# Help me identify an Aritsugu Kyoto (Nishiki Market) Gyuto



## musclenerd (Aug 15, 2019)

I was just gifted an Aritsugu Kyoto Gyuto knife from a friend. It was just collecting dust at his house and I ended up inheriting it. Yes I know lucky me, good friend.

Here's my dilemma and the help I need. My friend has been sharpening this gyuto as a single bevel as that's what he (thinks) it came set as. I'm under the impression that Gyuto, as a western style knife should have a double bevel. If i'm right, and it's been wrongly sharpened as a single bevel, should i take it into a knife professional to get the edge re-set? I'm comfortable sharpening my own set of single bevels, but if this knife hasn't been treated well, i'm thinking starting fresh with a professional is probably a good idea.

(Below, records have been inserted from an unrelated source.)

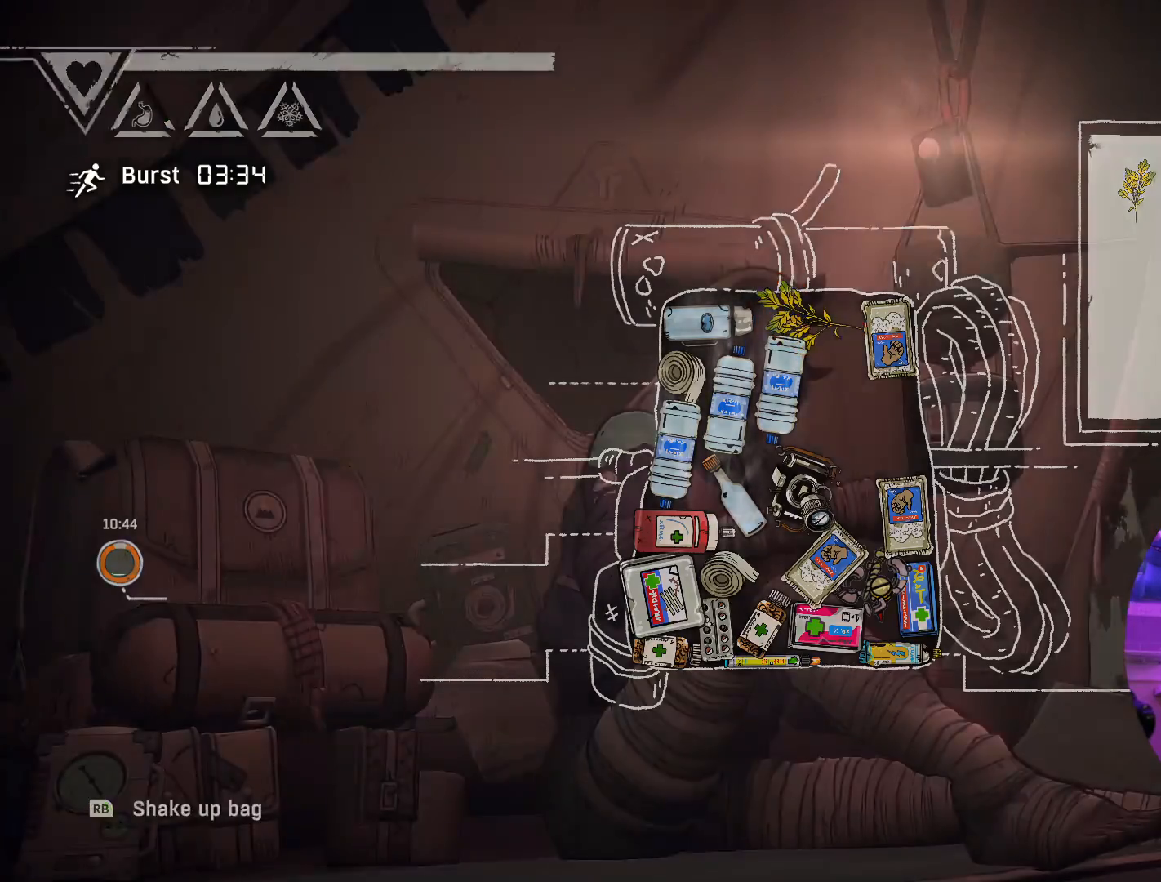
{"buttons": ["B"], "left_stick": "center", "right_stick": "center", "events": [[100, "B", "up"], [500, "B", "down"]]}
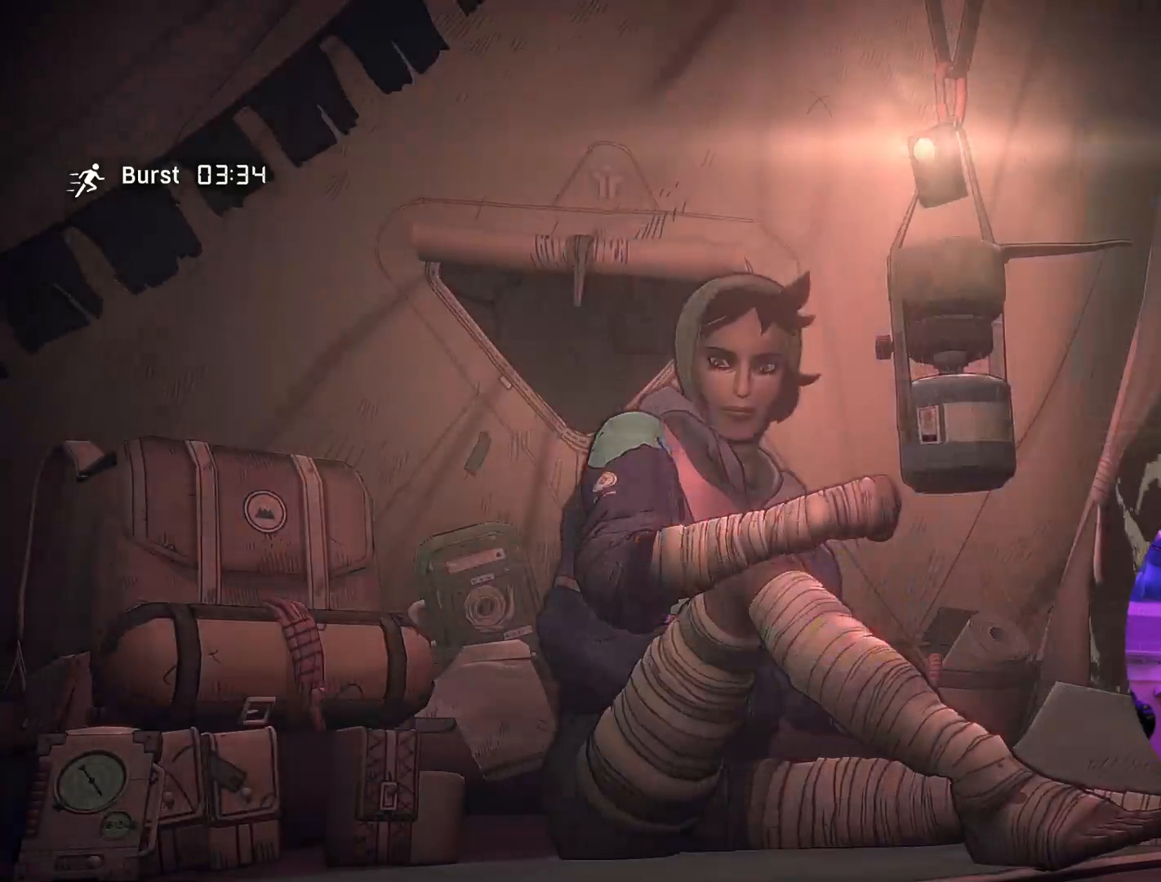
{"buttons": [], "left_stick": "center", "right_stick": "center", "events": [[83, "B", "up"]]}
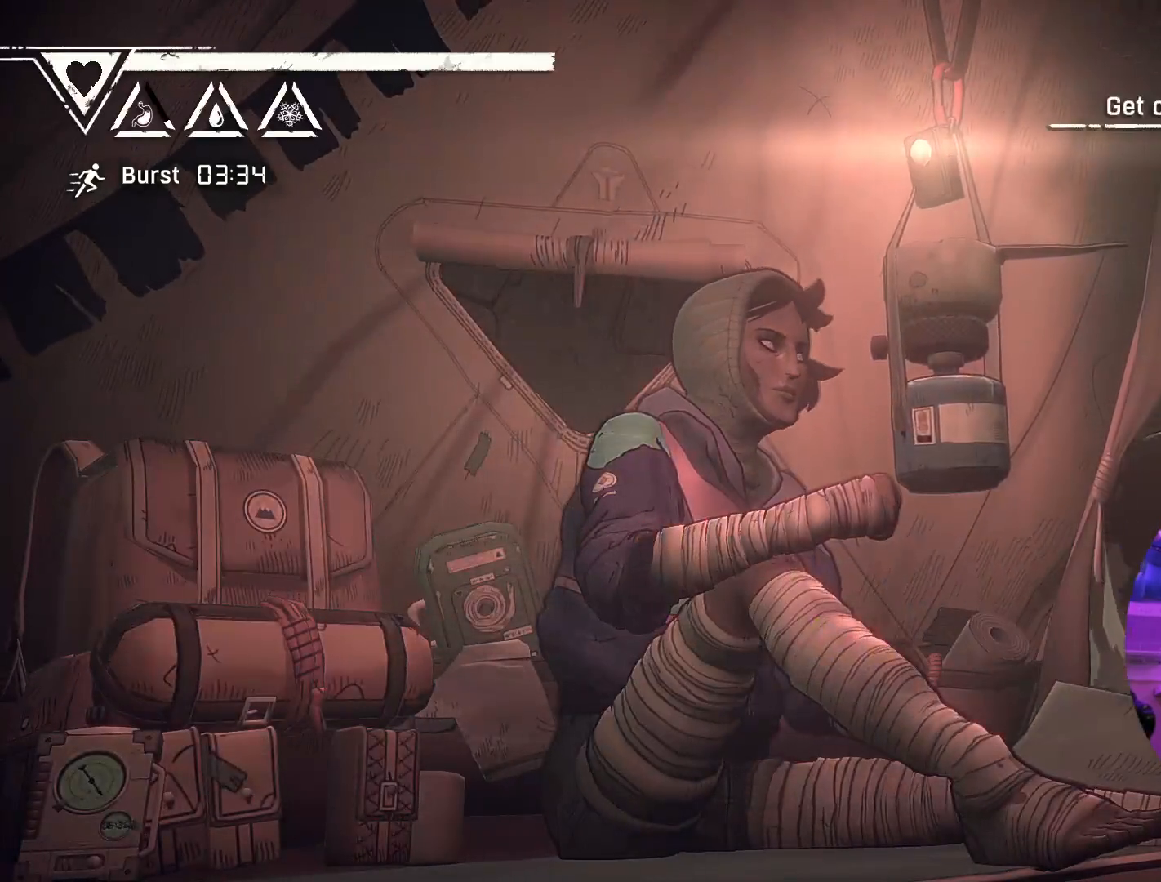
{"buttons": [], "left_stick": "center", "right_stick": "center", "events": [[100, "B", "down"], [183, "B", "up"]]}
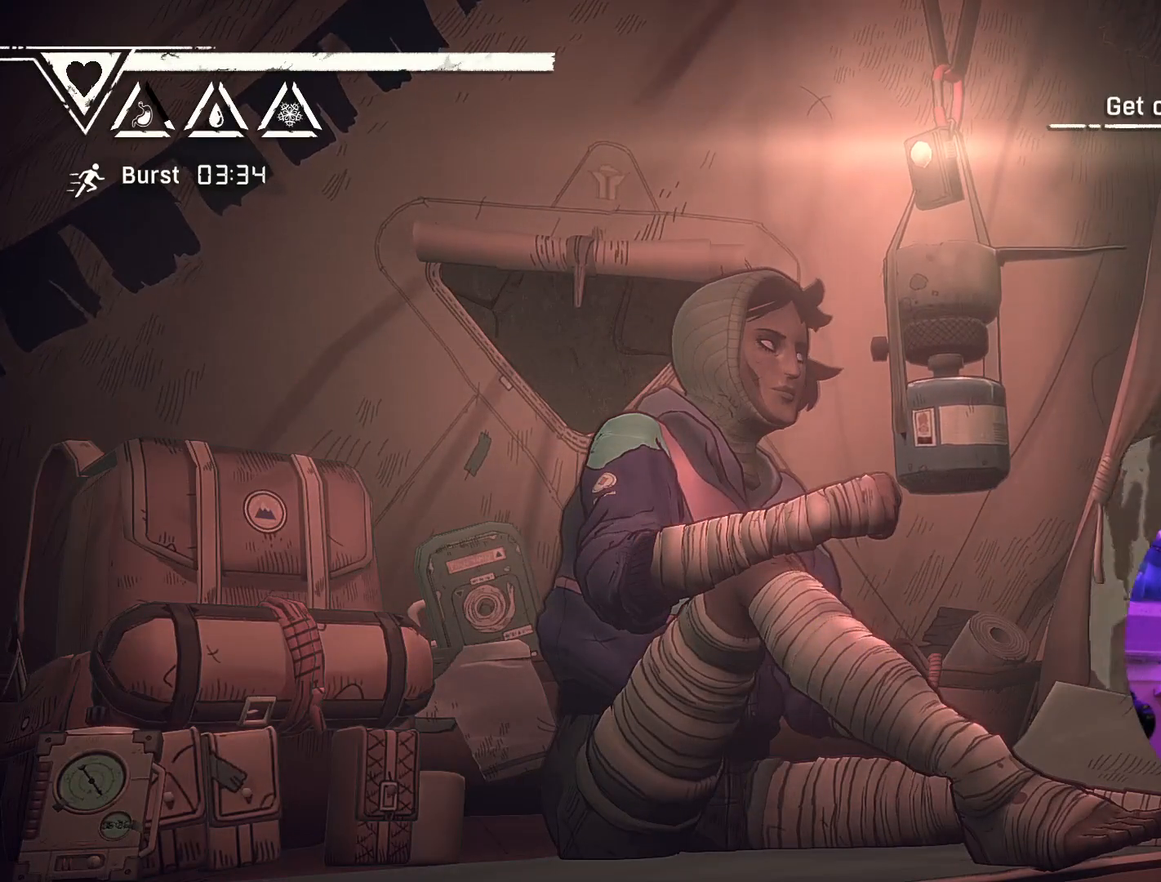
{"buttons": [], "left_stick": "center", "right_stick": "center", "events": []}
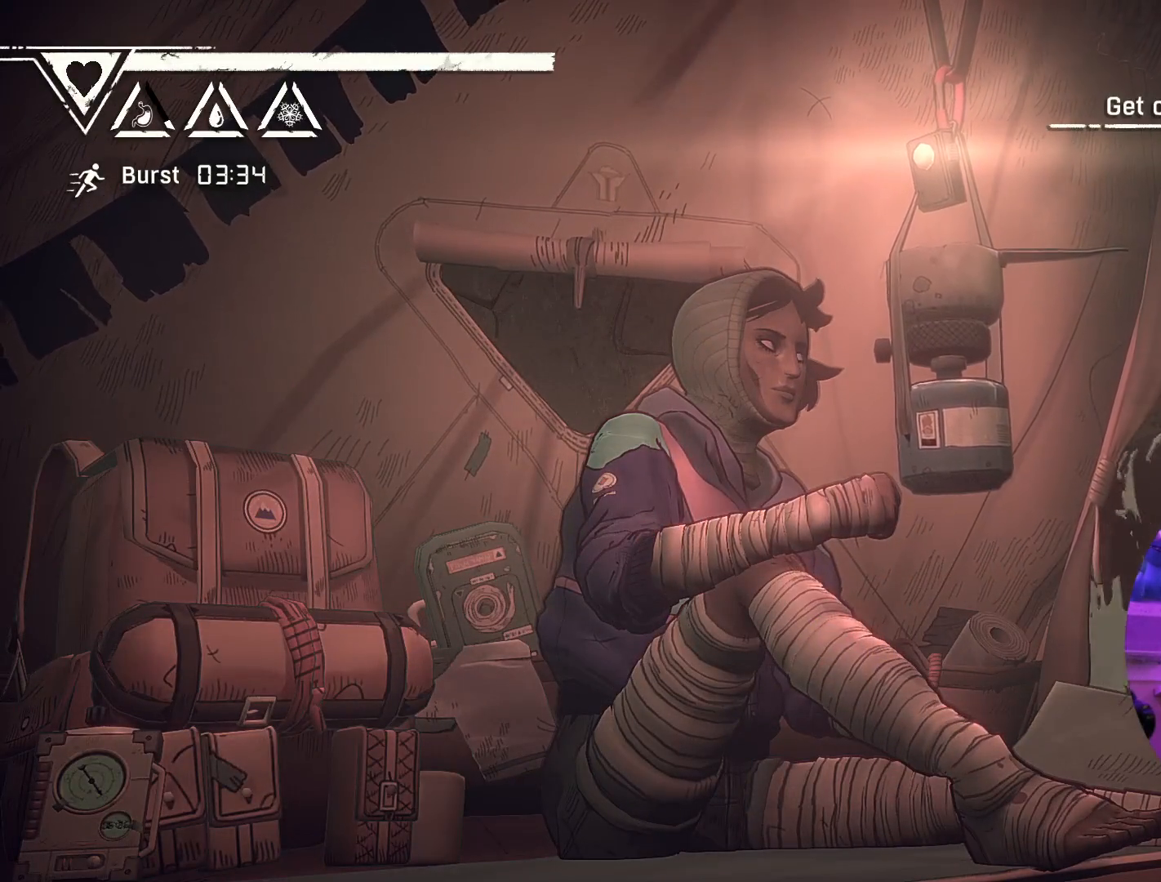
{"buttons": [], "left_stick": "center", "right_stick": "center", "events": [[300, "A", "down"], [383, "A", "up"]]}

My friend purchased it personally from the Aritsugu store at the Nishiki Market in Kyoto. (Not Aritusugu Tokyo / Tsukiji market).

Here are some photos of the knife in case this helps with identification.


----------



## benuser (Nov 18, 2010)

A choil shot would be most helpful. 
Most Japanese double-bevelled knives are strongly asymmetric. Right face convexed, left one almost flat, edge off-centered to the left. 
When sharpening you want the right bevel to form a continuous arc with the blade's face, ending at the very edge. As for the left side, all you do is making a small bevel, probably at a much higher angle, to balance friction on both sides and reducing steering as much as _you_ need. Common figures are an angle of 10-12° on the right side, and 15-20° on the left.
I start sharpening the right side with thinning at the lowest angle. That will abrade from about 1cm (3/8") from the edge if the knife has thickened by some neglect.
I aim for 0.2mm thickness above the edge, 0.5mm at 5mm from there and 1mm at 1cm.


----------



## musclenerd (Aug 15, 2019)

benuser said:


> A choil shot would be most helpful.


Does this help?


----------



## benuser (Nov 18, 2010)

Sure! It confirms it's a strongly asymmetric blade, as the left side (right on the photo) is almost deadly flat. Don't expect even bevels on these! There's a left bevel, but hard to see. If your friend sharpened it as a single bevel he will have only deburred the left side. I would start in this case by giving the left bevel one pass at the existing angle and see if that raises a burr on the right side. Once that's done, perform normal sharpening on the right side as I've described: starting far behind the edge, raising the spine little by little until the very edge has been reached and a burr got raised.


----------



## benuser (Nov 18, 2010)

After playing with my mobile camera functions. 
A very simple Masahiro VC 180 gyuto, strongly asymmetric. No single bevel, double bevelled. See what I mean by the bevel forming one continuous arc with the face.


----------



## benuser (Nov 18, 2010)

Here the same idea, but both less extreme and more obvious as it is a much thicker knife. Choil of a Misono yo-deba 165.


----------